With the Kitchener/Waterloo knitters fair coming up, I really need to get on top of dyeing all the yarn I would like to sell there. I realized the other day that they dyeing was only half my battle. I need to knit samples as well! I have a few friends who have volunteered to make a couple garments as samples, but I am the main source.
I’ve had the Ombre Cardigan planned for a little while. My friend, Lena, gave me the idea for the colours and I couldn’t get it out of my head. My Citrine Label yarn was the perfect match for this pattern. Soft and light, it is deliciously luxurious. I can’t wait to finish it and actually wear it!
Since I need a couple other samples I will probably make a few pairs of socks, a shawlette, hats, scarves and anything else that would strike my fancy. I suppose the best advertising is the kind you wear right? I’ll have to make Paul something as well. Maybe a vest? He gets so warm that a sweater is not really practical.
As you know from Monday’s post, it wasn’t the smoothest of starts, but everything is going along nicely now. I think I may have just cursed myself, but what is life without a challenge? I am really enjoying the Ombre Cardigan, but it may be partly the yarn. It is so soft yet not slippery at all! I am absolutely reveling in this knitting! I may have come to detente with lace…
On the other side I am still working on a random vanilla sock and Shauna’s mittens. I haven’t really had all too much time to knit! I am sure every knitter feels that at some point; life must go on.
I have officially started Shauna’s mittens. I was home last week and realized, I had all my blogging done, I didn’t need to do any dyeing and it would be the perfect time to knit something! Unfortunately I didn’t have anything started. Before the moment passed and fate dropped by to give me something else to do, I jumped up and started to ball the yarn for my next set of fiddlehead mittens.
Getting the yarn was actually an adventure in itself! I asked Shauna if she wanted a different colour scheme or yarn, but she wanted hers to be as close to mine as I could manage. Having knit the mittens from a Tanis Fiber Arts kit SERVERAL years ago, I would have to work from scratch. TFA was no longer making the kits. Around the same time they were being discontinued, I had offered to make Alanna a pair as well. I ended up driving to Guelph just to find the last kit carried by retailers!
Along with no longer making the kits, TFA have updated their colours since then. You need a total of six colours to complete the mittens. I ended up heading to the Purple Purl in Toronto because they’re one of the last retailers actually carrying TFA yarn. I had the pattern handy with all the yardage needed as well as the mittens themselves so I could match the colours as best I could. I, of course, forgot all of this at home.

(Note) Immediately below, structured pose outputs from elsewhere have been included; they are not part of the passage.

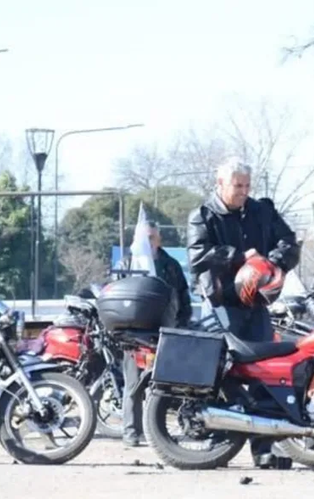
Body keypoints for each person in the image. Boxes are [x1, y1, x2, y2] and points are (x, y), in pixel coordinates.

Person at [186, 156, 301, 469]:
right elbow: (198, 256)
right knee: (222, 369)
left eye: (247, 186)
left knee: (267, 369)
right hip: (222, 301)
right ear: (220, 184)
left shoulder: (262, 209)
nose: (243, 191)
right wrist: (241, 258)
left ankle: (264, 448)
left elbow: (289, 241)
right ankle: (217, 440)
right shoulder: (202, 214)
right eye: (238, 185)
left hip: (257, 303)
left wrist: (272, 262)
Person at [117, 220, 193, 448]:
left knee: (167, 384)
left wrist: (182, 324)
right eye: (144, 238)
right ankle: (131, 432)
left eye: (152, 237)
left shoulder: (170, 265)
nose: (148, 242)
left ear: (159, 240)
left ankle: (163, 432)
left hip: (165, 331)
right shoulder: (127, 263)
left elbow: (183, 295)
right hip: (134, 334)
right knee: (133, 385)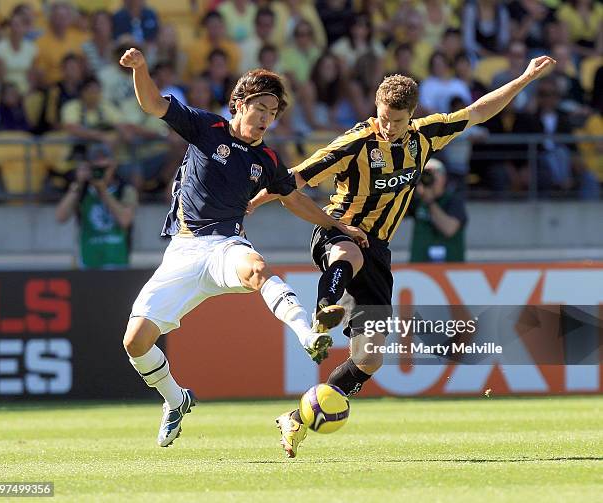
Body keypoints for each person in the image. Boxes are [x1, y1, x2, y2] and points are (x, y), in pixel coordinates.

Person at [250, 54, 557, 457]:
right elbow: (294, 178)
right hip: (340, 228)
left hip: (379, 250)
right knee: (348, 252)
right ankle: (326, 307)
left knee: (371, 357)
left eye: (397, 120)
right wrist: (249, 204)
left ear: (412, 116)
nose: (388, 127)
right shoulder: (356, 142)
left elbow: (479, 111)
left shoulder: (424, 136)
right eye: (382, 117)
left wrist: (523, 79)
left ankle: (295, 418)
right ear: (374, 109)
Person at [118, 47, 368, 448]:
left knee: (256, 268)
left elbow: (295, 199)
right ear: (239, 104)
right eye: (262, 107)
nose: (267, 117)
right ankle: (175, 400)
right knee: (135, 342)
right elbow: (151, 104)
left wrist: (338, 226)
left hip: (225, 246)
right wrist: (142, 68)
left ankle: (307, 336)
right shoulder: (206, 128)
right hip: (183, 250)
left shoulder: (266, 158)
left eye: (273, 112)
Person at [55, 143, 137, 269]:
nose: (100, 172)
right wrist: (78, 183)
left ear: (113, 166)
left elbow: (125, 220)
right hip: (87, 261)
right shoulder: (82, 190)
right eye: (96, 168)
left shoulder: (125, 190)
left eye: (105, 168)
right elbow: (60, 217)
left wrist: (103, 190)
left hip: (117, 261)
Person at [408, 159, 467, 263]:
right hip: (420, 266)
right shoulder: (416, 200)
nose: (428, 179)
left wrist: (429, 202)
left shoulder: (453, 200)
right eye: (424, 175)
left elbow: (449, 229)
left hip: (450, 268)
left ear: (444, 178)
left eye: (432, 175)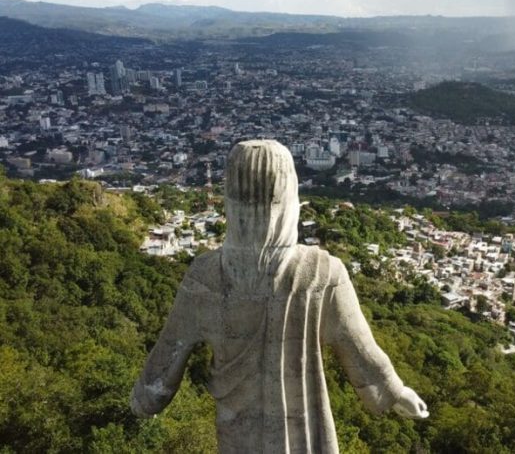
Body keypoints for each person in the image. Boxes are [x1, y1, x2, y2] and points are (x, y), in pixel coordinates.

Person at [131, 140, 428, 453]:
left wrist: (141, 401)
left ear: (230, 198)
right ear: (290, 197)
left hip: (236, 436)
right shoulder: (322, 273)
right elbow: (361, 351)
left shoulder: (205, 276)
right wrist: (396, 393)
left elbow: (164, 362)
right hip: (305, 436)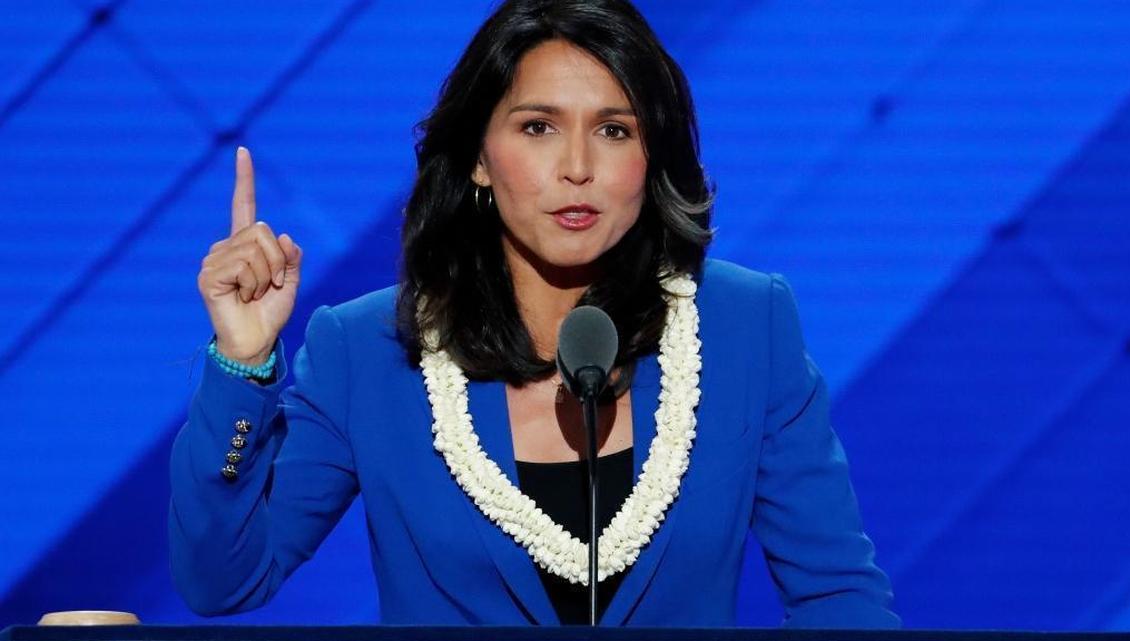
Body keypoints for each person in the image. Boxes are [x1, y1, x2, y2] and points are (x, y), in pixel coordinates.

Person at [170, 0, 899, 628]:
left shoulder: (746, 326)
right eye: (538, 127)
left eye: (614, 130)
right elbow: (223, 581)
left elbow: (839, 595)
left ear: (652, 156)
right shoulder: (366, 349)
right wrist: (241, 362)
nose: (577, 167)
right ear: (479, 157)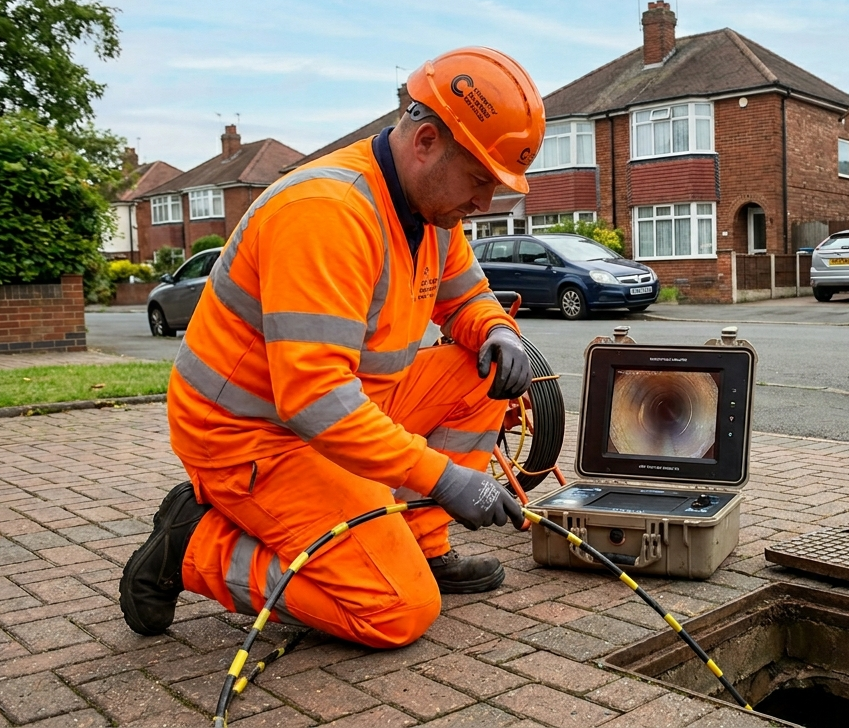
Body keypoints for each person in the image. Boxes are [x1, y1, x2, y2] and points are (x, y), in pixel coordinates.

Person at [119, 47, 546, 648]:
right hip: (251, 436)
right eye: (479, 180)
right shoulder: (327, 214)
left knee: (479, 373)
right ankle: (194, 546)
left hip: (337, 416)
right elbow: (315, 400)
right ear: (425, 142)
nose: (484, 204)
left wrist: (498, 331)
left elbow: (468, 296)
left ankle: (424, 545)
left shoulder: (432, 214)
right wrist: (442, 477)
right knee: (397, 611)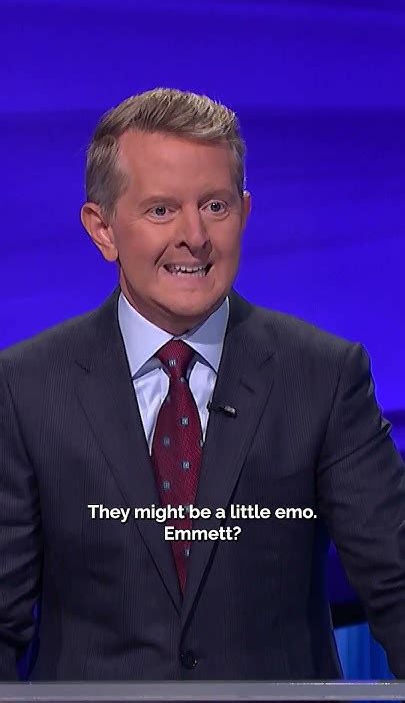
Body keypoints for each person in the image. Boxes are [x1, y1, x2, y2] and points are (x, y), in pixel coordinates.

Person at [0, 87, 404, 682]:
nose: (194, 235)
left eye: (215, 206)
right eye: (161, 210)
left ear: (245, 212)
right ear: (102, 229)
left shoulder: (324, 376)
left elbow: (397, 583)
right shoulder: (27, 387)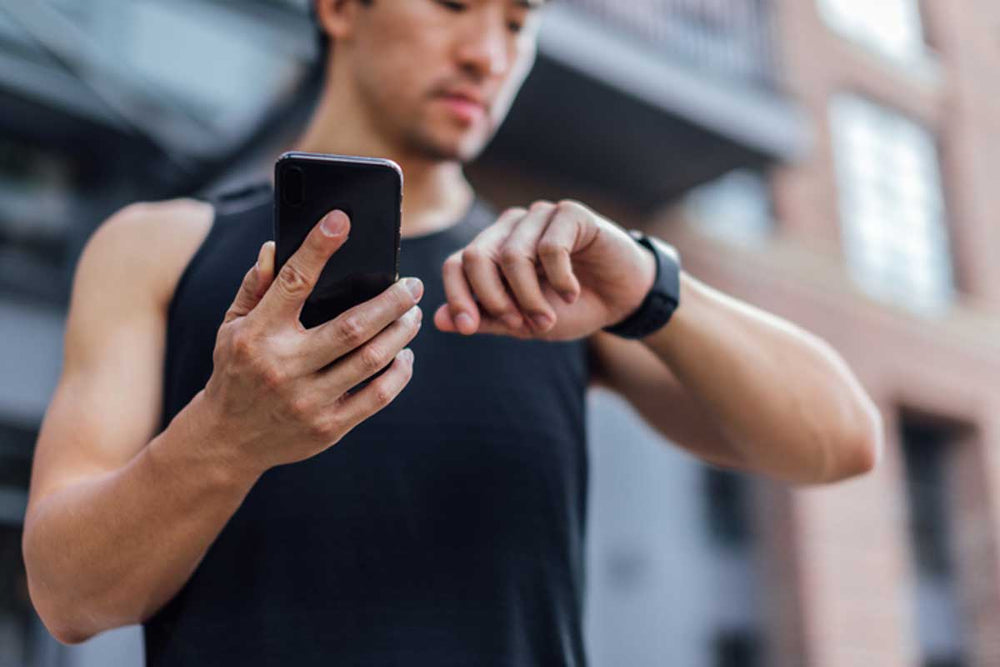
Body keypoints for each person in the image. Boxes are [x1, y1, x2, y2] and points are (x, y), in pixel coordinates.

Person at [22, 0, 883, 665]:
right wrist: (227, 435)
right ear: (339, 8)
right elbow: (70, 593)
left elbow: (840, 442)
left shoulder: (555, 279)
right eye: (452, 5)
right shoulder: (157, 246)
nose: (490, 53)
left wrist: (651, 287)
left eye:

Alanna came with me and guided me through the public transit system until we were finally in front of the store. I didn’t realize I had forgotten to bring the pattern and mitten until I was looking at the yarn going ‘what colours is it again?’ Luckily, one of the store staff had knit the same mittens and had one there for me to look at. She also managed to remember the colour names that stayed the same! I would have been lost without her, but the staff at the Purple Purl are always amazing!
I had to change out some of the colours that stayed the same because they didn’t go well with the colours I had to sub in. It is the same progression of green, blue, purple, red and orange, but the shades all have to go nicely together. There was also the question of the base or main colour. The one included with the kit is sand, but I don’t think it really went well with the rest of the shades, they were on the cool side of the colour spectrum and sand has red/orange undertones. I bought a skein of Sand and Chris Grey; the grey is a cooler colour and not very far off from the sand, I am going to knit a pair in each and see how they look.
I am hoping to have a little of the main colour leftover from these mittens so I can try out the child size modification of this pattern. I am not sure how it will turn out but I really can’t wait to see.